→ **WORK REQUIRED**
An exact reprint of the listing is required, with no pictures included.

→ **GIVEN DATA**

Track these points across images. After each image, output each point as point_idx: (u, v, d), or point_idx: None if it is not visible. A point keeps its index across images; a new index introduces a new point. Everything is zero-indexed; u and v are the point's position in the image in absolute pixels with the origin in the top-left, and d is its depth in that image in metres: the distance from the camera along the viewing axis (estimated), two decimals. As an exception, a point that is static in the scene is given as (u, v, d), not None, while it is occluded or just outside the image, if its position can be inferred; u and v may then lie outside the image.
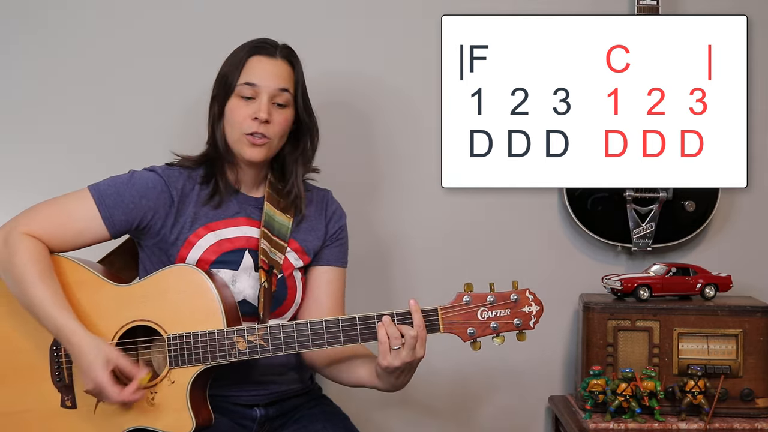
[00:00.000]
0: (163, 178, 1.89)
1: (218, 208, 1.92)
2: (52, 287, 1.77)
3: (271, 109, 1.89)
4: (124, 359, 1.74)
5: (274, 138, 1.90)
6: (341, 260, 2.05)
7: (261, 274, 1.90)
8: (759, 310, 2.23)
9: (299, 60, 1.97)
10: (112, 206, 1.84)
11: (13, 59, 2.40)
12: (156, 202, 1.87)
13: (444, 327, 1.76)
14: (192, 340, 1.77)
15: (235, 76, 1.90)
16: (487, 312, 1.76)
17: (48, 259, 1.81)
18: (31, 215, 1.84)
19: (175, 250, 1.89)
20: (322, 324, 1.76)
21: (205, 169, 1.94)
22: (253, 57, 1.91)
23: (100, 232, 1.85)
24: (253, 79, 1.89)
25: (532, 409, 2.49)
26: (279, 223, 1.96)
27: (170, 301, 1.80)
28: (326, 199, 2.06)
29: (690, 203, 2.37)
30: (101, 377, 1.71)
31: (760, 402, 2.22)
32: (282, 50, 1.94)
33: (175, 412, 1.76)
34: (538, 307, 1.78)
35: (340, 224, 2.06)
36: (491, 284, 1.78)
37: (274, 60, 1.92)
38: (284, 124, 1.92)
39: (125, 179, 1.88)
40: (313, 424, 1.94)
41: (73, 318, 1.75)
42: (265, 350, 1.77)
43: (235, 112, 1.89)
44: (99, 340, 1.74)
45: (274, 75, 1.90)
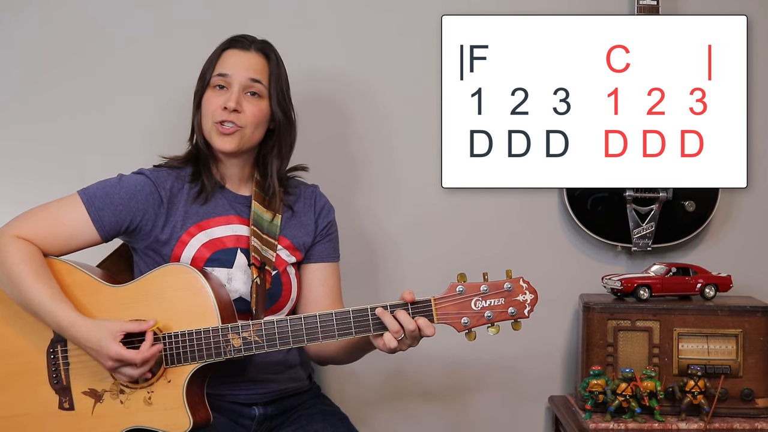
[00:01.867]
0: (152, 180, 1.91)
1: (206, 204, 1.94)
2: (48, 284, 1.78)
3: (243, 98, 1.92)
4: (127, 323, 1.76)
5: (245, 127, 1.92)
6: (333, 255, 2.07)
7: (253, 270, 1.91)
8: (759, 310, 2.23)
9: (277, 55, 1.99)
10: (101, 209, 1.86)
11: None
12: (145, 203, 1.89)
13: (438, 317, 1.75)
14: (186, 338, 1.77)
15: (210, 70, 1.94)
16: (481, 301, 1.76)
17: (41, 259, 1.82)
18: (21, 221, 1.86)
19: (169, 250, 1.90)
20: (316, 318, 1.76)
21: (192, 168, 1.96)
22: (227, 50, 1.96)
23: (90, 235, 1.87)
24: (224, 70, 1.93)
25: (532, 409, 2.49)
26: (267, 221, 1.97)
27: (165, 300, 1.80)
28: (314, 194, 2.07)
29: (690, 203, 2.37)
30: (114, 348, 1.72)
31: (760, 402, 2.22)
32: (257, 44, 1.98)
33: (171, 411, 1.76)
34: (532, 295, 1.77)
35: (329, 219, 2.07)
36: (485, 274, 1.77)
37: (248, 52, 1.95)
38: (257, 114, 1.93)
39: (114, 182, 1.90)
40: (312, 423, 1.95)
41: (72, 310, 1.76)
42: (259, 346, 1.77)
43: (208, 102, 1.93)
44: (97, 321, 1.76)
45: (245, 66, 1.93)
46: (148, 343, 1.74)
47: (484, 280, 1.77)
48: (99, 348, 1.73)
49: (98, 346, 1.73)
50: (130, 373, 1.75)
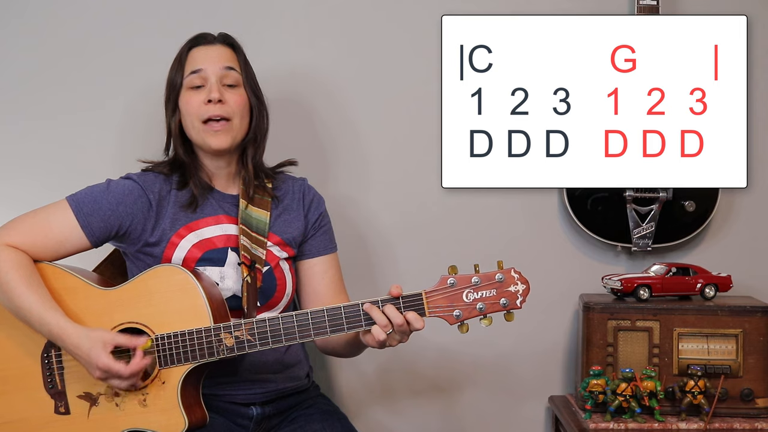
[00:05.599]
0: (139, 184, 1.91)
1: (197, 210, 1.94)
2: (38, 291, 1.79)
3: (223, 90, 1.92)
4: (119, 336, 1.76)
5: (233, 118, 1.93)
6: (329, 247, 2.07)
7: (243, 269, 1.91)
8: (759, 310, 2.23)
9: (239, 43, 2.00)
10: (89, 214, 1.86)
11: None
12: (133, 207, 1.89)
13: (429, 311, 1.75)
14: (179, 339, 1.77)
15: (180, 73, 1.95)
16: (472, 293, 1.75)
17: (32, 266, 1.82)
18: (10, 227, 1.86)
19: (159, 252, 1.90)
20: (307, 315, 1.76)
21: (179, 176, 1.96)
22: (192, 49, 1.97)
23: (80, 241, 1.87)
24: (196, 66, 1.94)
25: (532, 409, 2.49)
26: (256, 219, 1.97)
27: (157, 301, 1.80)
28: (303, 187, 2.07)
29: (690, 203, 2.37)
30: (103, 360, 1.72)
31: (760, 402, 2.22)
32: (220, 37, 1.99)
33: (166, 412, 1.76)
34: (524, 286, 1.76)
35: (320, 211, 2.06)
36: (476, 265, 1.77)
37: (214, 46, 1.97)
38: (240, 101, 1.94)
39: (102, 188, 1.90)
40: (311, 423, 1.95)
41: (62, 317, 1.77)
42: (252, 345, 1.76)
43: (188, 102, 1.93)
44: (89, 330, 1.76)
45: (216, 57, 1.95)
46: (138, 357, 1.74)
47: (475, 271, 1.76)
48: (88, 357, 1.73)
49: (87, 356, 1.73)
50: (116, 385, 1.76)
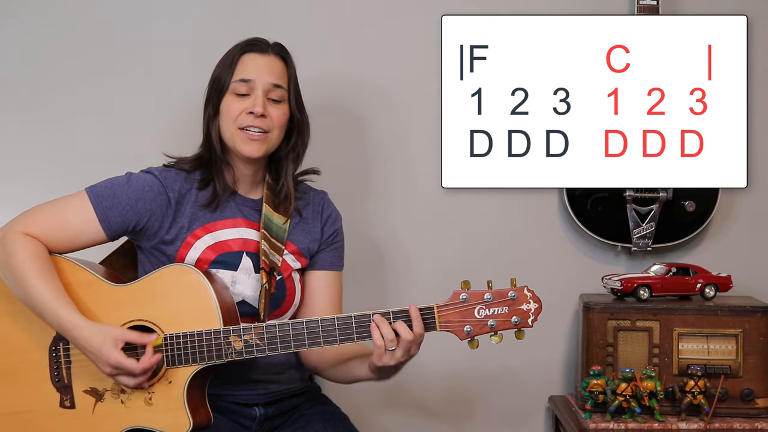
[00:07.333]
0: (160, 180, 1.89)
1: (216, 210, 1.93)
2: (52, 283, 1.78)
3: (267, 103, 1.90)
4: (130, 332, 1.75)
5: (272, 131, 1.91)
6: (337, 264, 2.05)
7: (262, 275, 1.90)
8: (759, 310, 2.23)
9: (291, 57, 1.98)
10: (108, 208, 1.85)
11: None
12: (152, 204, 1.87)
13: (440, 325, 1.74)
14: (188, 339, 1.77)
15: (229, 75, 1.91)
16: (484, 310, 1.75)
17: (47, 257, 1.81)
18: (28, 217, 1.84)
19: (174, 250, 1.89)
20: (318, 322, 1.75)
21: (202, 173, 1.94)
22: (245, 54, 1.93)
23: (97, 234, 1.86)
24: (246, 75, 1.90)
25: (531, 409, 2.49)
26: (276, 225, 1.96)
27: (168, 300, 1.80)
28: (323, 201, 2.06)
29: (690, 203, 2.37)
30: (114, 356, 1.71)
31: (760, 402, 2.22)
32: (274, 47, 1.96)
33: (172, 411, 1.76)
34: (536, 305, 1.76)
35: (336, 227, 2.05)
36: (489, 282, 1.77)
37: (267, 56, 1.93)
38: (282, 118, 1.93)
39: (122, 181, 1.88)
40: (313, 424, 1.94)
41: (75, 311, 1.76)
42: (261, 349, 1.76)
43: (230, 108, 1.90)
44: (100, 325, 1.75)
45: (267, 70, 1.92)
46: (149, 353, 1.73)
47: (488, 287, 1.76)
48: (99, 353, 1.73)
49: (99, 351, 1.73)
50: (126, 382, 1.75)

→ **SOLVED EXERCISE**
Track these points across images. After each image, output each point as point_idx: (u, v, d), or point_idx: None if it is not visible. A point keeps its index across images; a new index introduces a new point. Everything is zero-indexed; u and v are the point's position in the image in absolute pixels with the origin in the top-left, and d is its depth in that image in metres: the distance from the camera along the viewing axis (estimated), two decimals. As an exception, a point that is static in the scene is given as (u, v, d), not None, while it is occluded or just outside the image, if its position can be inferred; u and v may then lie outside the image.
[00:00.000]
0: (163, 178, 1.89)
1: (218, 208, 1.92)
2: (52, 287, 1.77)
3: (271, 109, 1.89)
4: (124, 359, 1.74)
5: (274, 138, 1.90)
6: (341, 260, 2.05)
7: (261, 274, 1.90)
8: (759, 310, 2.23)
9: (299, 60, 1.97)
10: (112, 206, 1.84)
11: (13, 59, 2.40)
12: (156, 202, 1.87)
13: (444, 327, 1.76)
14: (192, 340, 1.77)
15: (235, 76, 1.90)
16: (487, 312, 1.76)
17: (48, 259, 1.81)
18: (31, 215, 1.84)
19: (175, 250, 1.89)
20: (322, 324, 1.76)
21: (205, 169, 1.94)
22: (253, 57, 1.91)
23: (100, 232, 1.85)
24: (253, 79, 1.89)
25: (532, 409, 2.49)
26: (279, 223, 1.96)
27: (170, 301, 1.80)
28: (326, 199, 2.06)
29: (690, 203, 2.37)
30: (101, 377, 1.71)
31: (760, 402, 2.22)
32: (282, 50, 1.94)
33: (175, 412, 1.76)
34: (538, 307, 1.78)
35: (340, 224, 2.06)
36: (491, 284, 1.78)
37: (274, 60, 1.92)
38: (284, 124, 1.92)
39: (125, 179, 1.88)
40: (313, 424, 1.94)
41: (73, 318, 1.75)
42: (265, 350, 1.77)
43: (235, 112, 1.89)
44: (99, 340, 1.74)
45: (274, 75, 1.90)
[00:01.867]
0: (152, 180, 1.91)
1: (206, 204, 1.94)
2: (48, 284, 1.78)
3: (243, 98, 1.92)
4: (127, 323, 1.76)
5: (245, 127, 1.92)
6: (333, 255, 2.07)
7: (253, 270, 1.91)
8: (759, 310, 2.23)
9: (277, 55, 1.99)
10: (101, 209, 1.86)
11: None
12: (145, 203, 1.89)
13: (438, 317, 1.75)
14: (186, 338, 1.77)
15: (210, 70, 1.94)
16: (481, 301, 1.76)
17: (41, 259, 1.82)
18: (21, 221, 1.86)
19: (169, 250, 1.90)
20: (316, 318, 1.76)
21: (192, 168, 1.96)
22: (227, 50, 1.96)
23: (90, 235, 1.87)
24: (224, 70, 1.93)
25: (532, 409, 2.49)
26: (267, 221, 1.97)
27: (165, 300, 1.80)
28: (314, 194, 2.07)
29: (690, 203, 2.37)
30: (114, 348, 1.72)
31: (760, 402, 2.22)
32: (257, 44, 1.98)
33: (171, 411, 1.76)
34: (532, 295, 1.77)
35: (329, 219, 2.07)
36: (485, 274, 1.77)
37: (248, 52, 1.95)
38: (257, 114, 1.93)
39: (114, 182, 1.90)
40: (312, 423, 1.95)
41: (72, 310, 1.76)
42: (259, 346, 1.77)
43: (208, 102, 1.93)
44: (97, 321, 1.76)
45: (245, 66, 1.93)
46: (148, 343, 1.74)
47: (484, 280, 1.77)
48: (99, 348, 1.73)
49: (98, 346, 1.73)
50: (130, 373, 1.75)
[00:05.599]
0: (139, 184, 1.91)
1: (197, 210, 1.94)
2: (38, 291, 1.79)
3: (223, 90, 1.92)
4: (119, 336, 1.76)
5: (233, 118, 1.93)
6: (329, 247, 2.07)
7: (243, 269, 1.91)
8: (759, 310, 2.23)
9: (239, 43, 2.00)
10: (89, 214, 1.86)
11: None
12: (133, 207, 1.89)
13: (429, 311, 1.75)
14: (179, 339, 1.77)
15: (180, 73, 1.95)
16: (472, 293, 1.75)
17: (32, 266, 1.82)
18: (10, 227, 1.86)
19: (159, 252, 1.90)
20: (307, 315, 1.76)
21: (179, 176, 1.96)
22: (192, 49, 1.97)
23: (80, 241, 1.87)
24: (196, 66, 1.94)
25: (532, 409, 2.49)
26: (256, 219, 1.97)
27: (157, 301, 1.80)
28: (303, 187, 2.07)
29: (690, 203, 2.37)
30: (103, 360, 1.72)
31: (760, 402, 2.22)
32: (220, 37, 1.99)
33: (166, 412, 1.76)
34: (524, 286, 1.76)
35: (320, 211, 2.06)
36: (476, 265, 1.77)
37: (214, 46, 1.97)
38: (240, 101, 1.94)
39: (102, 188, 1.90)
40: (311, 423, 1.95)
41: (62, 317, 1.77)
42: (252, 345, 1.76)
43: (188, 102, 1.93)
44: (89, 330, 1.76)
45: (216, 57, 1.95)
46: (138, 357, 1.74)
47: (475, 271, 1.76)
48: (88, 357, 1.73)
49: (87, 356, 1.73)
50: (116, 385, 1.76)
[00:07.333]
0: (160, 180, 1.89)
1: (216, 210, 1.93)
2: (52, 283, 1.78)
3: (267, 103, 1.90)
4: (130, 332, 1.75)
5: (272, 131, 1.91)
6: (337, 264, 2.05)
7: (262, 275, 1.90)
8: (759, 310, 2.23)
9: (291, 57, 1.98)
10: (108, 208, 1.85)
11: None
12: (152, 204, 1.87)
13: (440, 325, 1.74)
14: (188, 339, 1.77)
15: (229, 75, 1.91)
16: (484, 310, 1.75)
17: (47, 257, 1.81)
18: (28, 217, 1.84)
19: (174, 250, 1.89)
20: (318, 322, 1.75)
21: (202, 173, 1.94)
22: (245, 54, 1.93)
23: (97, 234, 1.86)
24: (246, 75, 1.90)
25: (531, 409, 2.49)
26: (276, 225, 1.96)
27: (168, 300, 1.80)
28: (323, 201, 2.06)
29: (690, 203, 2.37)
30: (114, 356, 1.71)
31: (760, 402, 2.22)
32: (274, 47, 1.96)
33: (172, 411, 1.76)
34: (536, 305, 1.76)
35: (336, 227, 2.05)
36: (489, 282, 1.77)
37: (267, 56, 1.93)
38: (282, 118, 1.93)
39: (122, 181, 1.88)
40: (313, 424, 1.94)
41: (75, 311, 1.76)
42: (261, 349, 1.76)
43: (230, 108, 1.90)
44: (100, 325, 1.75)
45: (267, 70, 1.92)
46: (149, 353, 1.73)
47: (488, 287, 1.76)
48: (99, 353, 1.73)
49: (99, 351, 1.73)
50: (126, 382, 1.75)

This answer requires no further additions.